Apabila tidak segera ditangani, kondisi ini dapat memperparah kerusakan hingga berujung pada tanggalnya gigi.
“Gigi yang goyang merupakan sinyal dari tubuh bahwa ada masalah serius pada gusi dan tulang penyangga gigi. Kondisi ini membutuhkan penanganan yang tepat agar gigi masih bisa diselamatkan,” jelas drg. R. A. Syanti W. Astuty, Sp.Perio, FISID, M.M., Dokter Gigi Spesialis Periodonsia di Bethsaida Hospital Dental Center Gading Serpong, Jumat, 26 Desember 2025.
Penyebab Gigi Goyang pada Orang Dewasa
Menurut drg. Syanti, kegoyangan gigi pada orang dewasa tidak dapat disamakan dengan kondisi gigi goyang pada anak-anak. Beberapa penyebab gigi goyang pada orang dewasa antara lain akibat benturan atau kecelakaan, penyakit sistemik seperti diabetes melitus, penyakit gusi, hingga kebiasaan menggertakkan gigi.
“Jika tidak segera ditangani, kondisi ini bisa menyebabkan gigi tanggal,” ujarnya.
Ia juga menyoroti tingginya prevalensi penyakit gusi di Indonesia yang mencapai 74 persen dan lebih sering terjadi pada wanita dibanding pria. Oleh karena itu, penyakit gusi atau periodontitis tidak boleh dianggap remeh.
“Pemberian terapi yang tepat dapat mencegah kerusakan jaringan gusi dan tulang lebih lanjut serta menghindarkan pasien dari kehilangan gigi,” tambahnya.
Penanganan Gigi Goyang
Untuk mengatasi gigi goyang pada orang dewasa, drg. Syanti menjelaskan bahwa penanganan profesional seperti scaling, splinting gigi, hingga operasi periodontal mungkin diperlukan, tergantung penyebab dan tingkat keparahannya.

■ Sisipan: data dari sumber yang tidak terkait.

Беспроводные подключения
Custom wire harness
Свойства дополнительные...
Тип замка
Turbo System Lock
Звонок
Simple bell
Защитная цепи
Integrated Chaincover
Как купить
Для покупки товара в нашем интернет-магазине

Selain perawatan medis, perawatan di rumah juga dapat membantu mencegah perburukan kondisi. Di antaranya dengan menyikat gigi secara lembut, menggunakan benang gigi, berkumur dengan air garam, serta mengonsumsi makanan lunak.
Setelah dilakukan pemeriksaan, dokter gigi akan menentukan terapi yang paling sesuai, termasuk kemungkinan stabilisasi gigi dengan menghubungkan gigi yang goyang ke gigi lainnya agar mendapatkan dukungan tambahan.
“Menjaga kesehatan gigi dan gusi bukan hanya soal perawatan medis, tetapi juga kebiasaan sehari-hari yang dapat memberikan dampak besar bagi kesehatan secara keseluruhan,” kata drg. Syanti.
Dukungan Teknologi Modern
Sementara itu, Direktur Bethsaida Hospital Gading Serpong, dr. Pitono, menyampaikan bahwa Bethsaida Hospital Dental Center Gading Serpong telah dilengkapi dengan teknologi modern seperti 3D CBCT, Waterlase, laser dentistry, hingga CAD/CAM dentistry. Teknologi tersebut memungkinkan perawatan gigi yang lebih presisi dan minim rasa sakit.
“Didukung dokter gigi umum dan spesialis yang berpengalaman, kami siap memberikan solusi terbaik untuk berbagai permasalahan gigi, termasuk gigi goyang,” ujar dr. Pitono.
Ia menambahkan, kombinasi teknologi terkini dan pengalaman para dokter spesialis menjadi komitmen Bethsaida Hospital dalam memberikan perawatan gigi yang menyeluruh dan sesuai kebutuhan pasien.